Lisa Hamler Fugitt of the Ohio Association of Second Harvest Food banks says food pantries are bracing for more Ohioans to come through their doors as a result.

In an interview with Ohio Public Radio’s Jo Ingles, Hamler Fugitt explains why there won’t be enough food at food banks to meet the increased needs.

"We have already talked to a number of families that have heard that their benefits for November are going to be cut," Hamler Fugitt said. "I talked to a young woman this morning. Her name is Annie. She is a single Mom with two kids. Her food stamps for October were $590 a month and her November benefits will be reduced to $495, a cut of more than $95 a month which is more than three times the amount of a cut that we were told that a family of three. She has made it very clear that she was already turning to food pantries.

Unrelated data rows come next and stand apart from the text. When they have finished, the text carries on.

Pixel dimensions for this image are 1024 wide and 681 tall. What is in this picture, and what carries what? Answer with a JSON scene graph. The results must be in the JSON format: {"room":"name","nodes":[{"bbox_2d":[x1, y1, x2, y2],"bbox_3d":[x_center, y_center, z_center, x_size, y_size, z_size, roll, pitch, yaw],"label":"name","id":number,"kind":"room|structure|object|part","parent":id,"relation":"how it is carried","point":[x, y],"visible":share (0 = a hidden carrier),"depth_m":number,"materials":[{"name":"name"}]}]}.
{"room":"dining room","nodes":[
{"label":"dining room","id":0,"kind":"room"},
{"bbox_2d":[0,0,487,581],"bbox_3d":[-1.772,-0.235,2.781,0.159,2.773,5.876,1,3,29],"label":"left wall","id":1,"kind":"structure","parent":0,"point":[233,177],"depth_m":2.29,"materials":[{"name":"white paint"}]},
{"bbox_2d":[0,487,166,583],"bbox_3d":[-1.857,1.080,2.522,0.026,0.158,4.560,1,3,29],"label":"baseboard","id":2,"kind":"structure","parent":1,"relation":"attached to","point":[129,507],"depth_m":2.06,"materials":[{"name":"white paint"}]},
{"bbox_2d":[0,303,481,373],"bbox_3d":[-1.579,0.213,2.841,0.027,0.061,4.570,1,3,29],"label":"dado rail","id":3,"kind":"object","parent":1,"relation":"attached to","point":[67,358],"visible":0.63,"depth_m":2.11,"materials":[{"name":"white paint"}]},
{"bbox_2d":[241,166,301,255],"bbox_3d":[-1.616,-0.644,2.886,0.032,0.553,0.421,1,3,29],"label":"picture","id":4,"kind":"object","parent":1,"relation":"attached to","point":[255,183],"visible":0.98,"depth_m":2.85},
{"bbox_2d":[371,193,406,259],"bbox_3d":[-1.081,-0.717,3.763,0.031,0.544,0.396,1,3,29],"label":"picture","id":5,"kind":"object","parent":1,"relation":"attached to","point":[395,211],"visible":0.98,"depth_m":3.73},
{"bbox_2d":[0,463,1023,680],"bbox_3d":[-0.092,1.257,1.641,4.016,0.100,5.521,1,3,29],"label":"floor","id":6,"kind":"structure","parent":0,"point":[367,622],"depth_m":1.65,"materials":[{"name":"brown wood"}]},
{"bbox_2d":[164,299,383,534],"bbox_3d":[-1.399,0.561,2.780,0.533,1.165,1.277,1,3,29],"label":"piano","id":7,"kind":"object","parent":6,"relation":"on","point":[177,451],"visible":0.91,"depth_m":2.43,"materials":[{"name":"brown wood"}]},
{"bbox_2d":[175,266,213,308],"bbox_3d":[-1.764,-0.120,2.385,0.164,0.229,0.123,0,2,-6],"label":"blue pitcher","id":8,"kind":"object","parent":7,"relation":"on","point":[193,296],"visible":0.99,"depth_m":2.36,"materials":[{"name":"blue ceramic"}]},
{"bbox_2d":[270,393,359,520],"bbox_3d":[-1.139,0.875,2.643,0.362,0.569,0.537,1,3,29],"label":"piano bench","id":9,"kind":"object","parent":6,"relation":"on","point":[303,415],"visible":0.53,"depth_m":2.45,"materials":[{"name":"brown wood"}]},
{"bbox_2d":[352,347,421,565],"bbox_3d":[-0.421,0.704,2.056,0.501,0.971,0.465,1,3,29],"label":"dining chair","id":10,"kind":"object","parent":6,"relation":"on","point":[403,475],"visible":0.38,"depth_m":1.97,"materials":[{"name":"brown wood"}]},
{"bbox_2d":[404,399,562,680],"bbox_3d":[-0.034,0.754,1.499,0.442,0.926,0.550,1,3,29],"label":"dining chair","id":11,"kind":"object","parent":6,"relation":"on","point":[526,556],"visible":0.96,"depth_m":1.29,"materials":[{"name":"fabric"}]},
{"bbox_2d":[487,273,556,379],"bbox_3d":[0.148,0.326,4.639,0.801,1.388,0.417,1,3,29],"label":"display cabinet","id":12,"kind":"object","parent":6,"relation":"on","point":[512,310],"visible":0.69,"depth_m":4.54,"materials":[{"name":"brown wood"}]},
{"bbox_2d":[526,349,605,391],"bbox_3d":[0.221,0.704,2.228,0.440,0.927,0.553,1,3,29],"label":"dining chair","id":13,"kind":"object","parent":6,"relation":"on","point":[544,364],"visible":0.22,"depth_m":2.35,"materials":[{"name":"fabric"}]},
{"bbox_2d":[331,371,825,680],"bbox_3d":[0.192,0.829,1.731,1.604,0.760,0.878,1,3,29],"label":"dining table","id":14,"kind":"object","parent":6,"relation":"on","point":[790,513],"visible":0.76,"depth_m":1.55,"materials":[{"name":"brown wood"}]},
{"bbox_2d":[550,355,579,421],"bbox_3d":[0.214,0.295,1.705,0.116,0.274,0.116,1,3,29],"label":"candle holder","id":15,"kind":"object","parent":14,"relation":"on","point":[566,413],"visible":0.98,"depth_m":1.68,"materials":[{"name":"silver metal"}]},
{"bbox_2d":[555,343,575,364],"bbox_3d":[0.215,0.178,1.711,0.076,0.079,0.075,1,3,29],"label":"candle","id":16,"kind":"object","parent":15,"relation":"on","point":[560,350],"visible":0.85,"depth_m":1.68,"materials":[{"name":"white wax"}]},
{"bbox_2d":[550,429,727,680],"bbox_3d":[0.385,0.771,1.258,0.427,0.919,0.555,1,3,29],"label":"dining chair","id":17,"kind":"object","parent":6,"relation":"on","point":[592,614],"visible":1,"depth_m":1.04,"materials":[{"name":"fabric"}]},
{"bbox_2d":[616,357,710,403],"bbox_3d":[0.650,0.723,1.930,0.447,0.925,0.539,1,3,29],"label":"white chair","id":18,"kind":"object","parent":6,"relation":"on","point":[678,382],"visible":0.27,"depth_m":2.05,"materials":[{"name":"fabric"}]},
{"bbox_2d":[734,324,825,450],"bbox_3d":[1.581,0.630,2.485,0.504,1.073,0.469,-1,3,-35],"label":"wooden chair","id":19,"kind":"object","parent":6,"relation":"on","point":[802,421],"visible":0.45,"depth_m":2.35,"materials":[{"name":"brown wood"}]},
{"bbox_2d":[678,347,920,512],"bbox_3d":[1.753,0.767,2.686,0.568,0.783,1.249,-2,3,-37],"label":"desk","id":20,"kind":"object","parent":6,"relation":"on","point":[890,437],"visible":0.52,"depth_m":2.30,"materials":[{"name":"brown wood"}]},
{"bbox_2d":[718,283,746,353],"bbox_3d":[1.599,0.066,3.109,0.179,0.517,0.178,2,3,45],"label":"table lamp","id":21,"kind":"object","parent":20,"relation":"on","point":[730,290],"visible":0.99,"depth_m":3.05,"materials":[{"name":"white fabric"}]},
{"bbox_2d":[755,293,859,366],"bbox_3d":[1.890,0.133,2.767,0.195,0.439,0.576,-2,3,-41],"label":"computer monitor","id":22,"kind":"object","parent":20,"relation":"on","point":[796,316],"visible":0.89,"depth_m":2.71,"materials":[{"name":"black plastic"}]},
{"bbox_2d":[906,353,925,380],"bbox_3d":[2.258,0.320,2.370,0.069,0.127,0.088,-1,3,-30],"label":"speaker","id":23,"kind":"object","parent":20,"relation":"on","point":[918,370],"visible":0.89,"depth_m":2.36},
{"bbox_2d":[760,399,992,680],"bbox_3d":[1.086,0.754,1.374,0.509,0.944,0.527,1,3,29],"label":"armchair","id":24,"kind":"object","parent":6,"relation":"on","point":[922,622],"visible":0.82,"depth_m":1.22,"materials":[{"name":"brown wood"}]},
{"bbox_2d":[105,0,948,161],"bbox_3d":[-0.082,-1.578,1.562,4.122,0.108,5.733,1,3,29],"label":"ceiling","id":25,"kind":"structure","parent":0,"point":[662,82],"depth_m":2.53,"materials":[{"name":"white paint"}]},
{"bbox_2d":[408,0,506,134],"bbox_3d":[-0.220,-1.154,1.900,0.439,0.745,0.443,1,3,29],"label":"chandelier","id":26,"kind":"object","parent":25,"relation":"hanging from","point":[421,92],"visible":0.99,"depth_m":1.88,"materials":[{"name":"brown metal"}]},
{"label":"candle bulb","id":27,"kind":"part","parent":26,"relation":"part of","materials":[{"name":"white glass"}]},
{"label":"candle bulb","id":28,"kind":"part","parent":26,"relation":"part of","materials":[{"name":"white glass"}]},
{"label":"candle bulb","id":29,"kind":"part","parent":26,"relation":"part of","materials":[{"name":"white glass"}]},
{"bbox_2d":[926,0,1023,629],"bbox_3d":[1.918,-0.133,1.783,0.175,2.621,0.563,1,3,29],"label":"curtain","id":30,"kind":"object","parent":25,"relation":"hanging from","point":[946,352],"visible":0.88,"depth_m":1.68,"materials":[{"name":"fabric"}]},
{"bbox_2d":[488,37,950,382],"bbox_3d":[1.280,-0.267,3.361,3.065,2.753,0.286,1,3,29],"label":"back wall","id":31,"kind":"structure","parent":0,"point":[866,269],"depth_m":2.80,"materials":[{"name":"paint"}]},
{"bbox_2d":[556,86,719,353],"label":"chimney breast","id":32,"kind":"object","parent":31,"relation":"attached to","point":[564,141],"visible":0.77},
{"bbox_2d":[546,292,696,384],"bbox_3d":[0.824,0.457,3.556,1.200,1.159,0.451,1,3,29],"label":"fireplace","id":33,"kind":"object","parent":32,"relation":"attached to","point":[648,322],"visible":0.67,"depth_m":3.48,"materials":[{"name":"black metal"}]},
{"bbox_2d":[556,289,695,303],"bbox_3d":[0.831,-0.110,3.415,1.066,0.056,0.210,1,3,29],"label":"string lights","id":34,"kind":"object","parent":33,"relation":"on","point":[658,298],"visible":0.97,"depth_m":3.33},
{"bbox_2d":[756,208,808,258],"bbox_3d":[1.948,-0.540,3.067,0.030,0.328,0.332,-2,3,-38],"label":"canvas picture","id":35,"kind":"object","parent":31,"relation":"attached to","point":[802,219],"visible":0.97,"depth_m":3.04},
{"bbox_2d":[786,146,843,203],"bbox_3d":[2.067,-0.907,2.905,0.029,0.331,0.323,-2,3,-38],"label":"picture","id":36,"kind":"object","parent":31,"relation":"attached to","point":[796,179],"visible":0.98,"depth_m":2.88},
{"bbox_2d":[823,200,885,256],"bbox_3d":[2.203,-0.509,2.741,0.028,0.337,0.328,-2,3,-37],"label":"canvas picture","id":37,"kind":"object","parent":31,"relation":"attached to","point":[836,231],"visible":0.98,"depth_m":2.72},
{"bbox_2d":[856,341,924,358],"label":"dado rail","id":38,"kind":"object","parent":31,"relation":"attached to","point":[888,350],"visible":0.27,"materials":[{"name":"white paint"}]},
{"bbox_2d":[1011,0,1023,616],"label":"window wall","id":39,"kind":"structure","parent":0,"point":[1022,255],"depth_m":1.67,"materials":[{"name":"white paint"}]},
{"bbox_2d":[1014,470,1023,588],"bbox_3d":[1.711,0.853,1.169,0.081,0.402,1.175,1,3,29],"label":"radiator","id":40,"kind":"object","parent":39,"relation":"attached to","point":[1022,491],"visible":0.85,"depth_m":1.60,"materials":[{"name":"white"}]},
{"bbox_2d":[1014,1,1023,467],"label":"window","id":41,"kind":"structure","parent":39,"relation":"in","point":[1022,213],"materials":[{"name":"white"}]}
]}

"It means that I won’t be able to purchase fresh fruits and vegetables for my kids. It means more days of hunger. What we are going to have is the working poor, those who won’t be able to qualify for the food stamp program, that will now be competing for fewer resources at our food banks and pantries. We don’t have it. In fact, this cut totals over 193 million dollars over the next 11 month and it would require our statewide network of 12 food banks and 3,300 member charities to double the amount of food they are currently distributing. And that’s not going to happen.

Ingles asked if she agrees and whether or not this frustrates her.

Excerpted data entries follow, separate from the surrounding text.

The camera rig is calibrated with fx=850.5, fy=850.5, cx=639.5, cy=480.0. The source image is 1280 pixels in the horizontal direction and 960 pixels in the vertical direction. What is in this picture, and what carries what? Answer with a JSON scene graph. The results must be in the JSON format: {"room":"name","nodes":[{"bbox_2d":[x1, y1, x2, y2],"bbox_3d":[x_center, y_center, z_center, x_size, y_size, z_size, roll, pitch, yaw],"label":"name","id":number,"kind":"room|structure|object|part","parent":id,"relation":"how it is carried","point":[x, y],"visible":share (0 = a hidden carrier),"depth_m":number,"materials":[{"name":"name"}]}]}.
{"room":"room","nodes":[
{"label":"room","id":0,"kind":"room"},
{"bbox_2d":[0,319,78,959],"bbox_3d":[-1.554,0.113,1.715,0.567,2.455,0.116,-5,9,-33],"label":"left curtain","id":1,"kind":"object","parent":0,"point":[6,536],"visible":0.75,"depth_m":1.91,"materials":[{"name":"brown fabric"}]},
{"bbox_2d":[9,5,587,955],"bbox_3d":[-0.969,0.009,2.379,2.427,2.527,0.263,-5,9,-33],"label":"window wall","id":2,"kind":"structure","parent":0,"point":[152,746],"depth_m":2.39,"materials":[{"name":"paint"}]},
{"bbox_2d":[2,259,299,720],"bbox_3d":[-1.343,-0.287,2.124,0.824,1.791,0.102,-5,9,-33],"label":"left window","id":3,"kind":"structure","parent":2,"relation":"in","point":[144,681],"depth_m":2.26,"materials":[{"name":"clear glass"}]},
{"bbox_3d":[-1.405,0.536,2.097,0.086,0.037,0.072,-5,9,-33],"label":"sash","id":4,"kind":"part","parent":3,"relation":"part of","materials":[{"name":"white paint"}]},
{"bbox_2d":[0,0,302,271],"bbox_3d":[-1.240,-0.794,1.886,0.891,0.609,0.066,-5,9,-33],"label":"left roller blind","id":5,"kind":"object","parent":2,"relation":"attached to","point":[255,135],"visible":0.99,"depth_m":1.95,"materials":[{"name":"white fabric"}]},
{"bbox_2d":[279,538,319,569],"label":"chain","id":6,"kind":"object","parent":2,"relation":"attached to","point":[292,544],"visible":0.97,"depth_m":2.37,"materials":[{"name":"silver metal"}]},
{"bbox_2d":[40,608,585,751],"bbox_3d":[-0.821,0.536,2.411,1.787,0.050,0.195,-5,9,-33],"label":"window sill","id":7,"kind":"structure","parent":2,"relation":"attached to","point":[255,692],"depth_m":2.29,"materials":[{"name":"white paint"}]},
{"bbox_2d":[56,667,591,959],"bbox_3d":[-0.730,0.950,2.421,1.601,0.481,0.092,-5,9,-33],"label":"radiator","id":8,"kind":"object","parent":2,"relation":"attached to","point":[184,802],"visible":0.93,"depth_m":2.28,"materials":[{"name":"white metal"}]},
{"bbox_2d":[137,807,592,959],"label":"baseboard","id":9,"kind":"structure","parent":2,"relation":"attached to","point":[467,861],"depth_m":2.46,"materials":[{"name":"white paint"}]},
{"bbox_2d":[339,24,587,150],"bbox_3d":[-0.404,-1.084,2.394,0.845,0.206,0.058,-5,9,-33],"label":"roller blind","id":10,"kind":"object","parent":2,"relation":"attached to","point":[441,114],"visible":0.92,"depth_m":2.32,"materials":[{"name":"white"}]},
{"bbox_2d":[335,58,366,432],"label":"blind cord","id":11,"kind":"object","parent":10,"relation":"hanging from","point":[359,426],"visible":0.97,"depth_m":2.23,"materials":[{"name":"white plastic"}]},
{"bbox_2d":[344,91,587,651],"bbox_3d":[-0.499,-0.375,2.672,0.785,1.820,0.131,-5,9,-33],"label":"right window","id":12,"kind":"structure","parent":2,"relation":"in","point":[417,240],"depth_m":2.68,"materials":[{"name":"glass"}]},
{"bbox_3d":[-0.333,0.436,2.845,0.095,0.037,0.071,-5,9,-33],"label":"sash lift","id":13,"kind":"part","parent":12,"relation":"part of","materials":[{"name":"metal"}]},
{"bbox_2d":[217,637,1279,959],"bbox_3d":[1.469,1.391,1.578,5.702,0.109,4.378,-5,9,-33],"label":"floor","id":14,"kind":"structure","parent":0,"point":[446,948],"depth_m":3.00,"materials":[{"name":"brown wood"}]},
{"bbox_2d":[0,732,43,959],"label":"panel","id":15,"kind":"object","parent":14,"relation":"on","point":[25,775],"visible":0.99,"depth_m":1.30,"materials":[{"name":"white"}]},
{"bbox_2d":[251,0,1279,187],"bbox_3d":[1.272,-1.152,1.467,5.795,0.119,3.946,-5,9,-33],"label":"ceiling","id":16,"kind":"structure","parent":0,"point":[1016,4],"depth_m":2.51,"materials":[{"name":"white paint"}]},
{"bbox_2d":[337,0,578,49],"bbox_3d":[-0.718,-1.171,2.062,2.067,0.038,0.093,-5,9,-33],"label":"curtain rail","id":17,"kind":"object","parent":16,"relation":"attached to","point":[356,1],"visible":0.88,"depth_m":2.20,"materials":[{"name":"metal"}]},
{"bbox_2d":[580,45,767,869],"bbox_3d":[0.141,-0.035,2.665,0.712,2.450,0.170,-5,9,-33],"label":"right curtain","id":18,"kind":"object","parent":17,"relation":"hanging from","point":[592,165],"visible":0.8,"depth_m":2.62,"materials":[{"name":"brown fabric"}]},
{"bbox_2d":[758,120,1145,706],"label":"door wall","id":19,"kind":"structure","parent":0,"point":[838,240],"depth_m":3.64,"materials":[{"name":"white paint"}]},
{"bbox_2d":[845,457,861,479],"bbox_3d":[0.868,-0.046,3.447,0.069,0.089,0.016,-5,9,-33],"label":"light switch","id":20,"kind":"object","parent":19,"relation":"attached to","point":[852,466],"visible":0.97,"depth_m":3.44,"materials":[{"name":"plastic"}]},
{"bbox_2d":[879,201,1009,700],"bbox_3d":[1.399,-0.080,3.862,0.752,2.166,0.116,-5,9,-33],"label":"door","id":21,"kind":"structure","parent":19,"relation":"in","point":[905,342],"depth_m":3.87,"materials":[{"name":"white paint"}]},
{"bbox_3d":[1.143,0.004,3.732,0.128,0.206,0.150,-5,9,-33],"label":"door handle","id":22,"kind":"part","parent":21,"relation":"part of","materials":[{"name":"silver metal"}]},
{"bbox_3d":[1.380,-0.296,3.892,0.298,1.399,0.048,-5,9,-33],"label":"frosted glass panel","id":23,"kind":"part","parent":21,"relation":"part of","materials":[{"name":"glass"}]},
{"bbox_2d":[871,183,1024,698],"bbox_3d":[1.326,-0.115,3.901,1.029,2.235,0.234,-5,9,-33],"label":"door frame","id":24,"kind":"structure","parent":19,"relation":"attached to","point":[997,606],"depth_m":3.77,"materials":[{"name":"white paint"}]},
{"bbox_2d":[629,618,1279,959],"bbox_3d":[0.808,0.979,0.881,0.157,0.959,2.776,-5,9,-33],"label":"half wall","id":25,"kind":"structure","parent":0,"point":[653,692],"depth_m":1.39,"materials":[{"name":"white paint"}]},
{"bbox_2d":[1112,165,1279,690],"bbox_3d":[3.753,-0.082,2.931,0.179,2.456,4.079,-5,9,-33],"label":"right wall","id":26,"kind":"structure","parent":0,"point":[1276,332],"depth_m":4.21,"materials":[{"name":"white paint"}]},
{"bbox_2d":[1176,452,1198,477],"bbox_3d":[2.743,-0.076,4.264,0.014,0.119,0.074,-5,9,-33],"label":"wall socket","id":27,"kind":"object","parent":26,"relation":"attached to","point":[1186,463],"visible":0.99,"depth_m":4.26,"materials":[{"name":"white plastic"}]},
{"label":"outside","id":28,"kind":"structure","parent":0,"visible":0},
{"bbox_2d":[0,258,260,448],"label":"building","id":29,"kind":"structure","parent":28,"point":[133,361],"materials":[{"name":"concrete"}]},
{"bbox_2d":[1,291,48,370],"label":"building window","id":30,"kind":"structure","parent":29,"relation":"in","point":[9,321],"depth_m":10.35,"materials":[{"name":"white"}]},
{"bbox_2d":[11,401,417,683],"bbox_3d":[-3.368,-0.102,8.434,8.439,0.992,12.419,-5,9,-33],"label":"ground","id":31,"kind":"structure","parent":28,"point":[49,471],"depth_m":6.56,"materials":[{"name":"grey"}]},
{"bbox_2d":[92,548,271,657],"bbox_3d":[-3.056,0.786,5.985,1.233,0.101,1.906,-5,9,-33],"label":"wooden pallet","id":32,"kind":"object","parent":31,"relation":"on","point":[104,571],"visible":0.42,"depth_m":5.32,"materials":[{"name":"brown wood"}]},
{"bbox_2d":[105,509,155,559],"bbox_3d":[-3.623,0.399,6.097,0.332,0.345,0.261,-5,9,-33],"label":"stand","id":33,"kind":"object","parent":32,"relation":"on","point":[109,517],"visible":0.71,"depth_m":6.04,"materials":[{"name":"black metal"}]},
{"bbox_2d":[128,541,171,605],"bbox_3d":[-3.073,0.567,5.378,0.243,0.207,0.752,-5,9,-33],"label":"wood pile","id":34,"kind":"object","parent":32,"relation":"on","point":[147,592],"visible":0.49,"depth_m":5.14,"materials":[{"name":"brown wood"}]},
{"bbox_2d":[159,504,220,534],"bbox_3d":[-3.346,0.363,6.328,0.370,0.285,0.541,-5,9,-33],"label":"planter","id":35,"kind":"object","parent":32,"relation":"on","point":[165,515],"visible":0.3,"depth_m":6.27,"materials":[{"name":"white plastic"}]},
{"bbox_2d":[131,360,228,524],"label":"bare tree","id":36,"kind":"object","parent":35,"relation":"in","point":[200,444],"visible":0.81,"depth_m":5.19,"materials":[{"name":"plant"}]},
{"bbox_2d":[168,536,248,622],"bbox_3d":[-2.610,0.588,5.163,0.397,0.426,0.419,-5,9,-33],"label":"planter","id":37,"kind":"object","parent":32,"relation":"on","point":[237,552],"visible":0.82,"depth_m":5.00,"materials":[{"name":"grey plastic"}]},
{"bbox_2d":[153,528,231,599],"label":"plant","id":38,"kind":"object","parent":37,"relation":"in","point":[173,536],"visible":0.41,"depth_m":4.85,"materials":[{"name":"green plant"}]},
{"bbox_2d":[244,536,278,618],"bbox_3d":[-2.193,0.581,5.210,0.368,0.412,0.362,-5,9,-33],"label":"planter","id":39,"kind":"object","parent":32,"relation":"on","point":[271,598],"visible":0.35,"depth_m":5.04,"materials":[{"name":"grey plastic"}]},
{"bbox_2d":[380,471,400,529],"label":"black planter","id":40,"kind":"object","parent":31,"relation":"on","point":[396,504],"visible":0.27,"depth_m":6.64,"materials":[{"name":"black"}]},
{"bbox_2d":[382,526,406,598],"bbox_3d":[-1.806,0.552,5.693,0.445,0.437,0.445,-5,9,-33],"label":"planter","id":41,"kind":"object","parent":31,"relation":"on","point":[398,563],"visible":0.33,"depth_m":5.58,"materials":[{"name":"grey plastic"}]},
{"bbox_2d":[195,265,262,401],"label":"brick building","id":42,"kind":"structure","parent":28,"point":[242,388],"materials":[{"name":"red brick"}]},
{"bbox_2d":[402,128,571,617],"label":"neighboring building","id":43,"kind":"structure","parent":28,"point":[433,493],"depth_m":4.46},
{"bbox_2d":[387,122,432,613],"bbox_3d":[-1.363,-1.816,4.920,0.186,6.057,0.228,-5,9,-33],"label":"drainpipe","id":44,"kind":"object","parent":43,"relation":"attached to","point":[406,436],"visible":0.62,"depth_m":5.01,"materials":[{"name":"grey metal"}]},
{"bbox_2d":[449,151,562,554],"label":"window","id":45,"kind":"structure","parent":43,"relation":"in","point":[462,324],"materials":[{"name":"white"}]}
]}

"It certainly does frustrate me and in fact, I was in Washington D.C. earlier this week and I think that the rhetoric in this idea that private charities will fill the gap and that individuals who are depending on the food stamp program are somehow not productive members of society," Hamler Fugitt said. "And I find that very very frustrating. 87 percent of all food stamp recipients in the state of Ohio are families with children. 40 percent of them work. They are seniors and people with disabilities. This is the first line of defense against hunger and while congress has brought our country to the verge of fiscal collapse, spending time pointing fingers at one another, voting 48 times to repeal the affordable care act, they are not doing the people’s business.

"And at a time when we are allowing subsidies to go to million dollar ag operations while asking our most vulnerable to make more sacrifices than they currently are, is mean spirited, it will not help our economy recover…and it’s just plain wrong. It is immoral."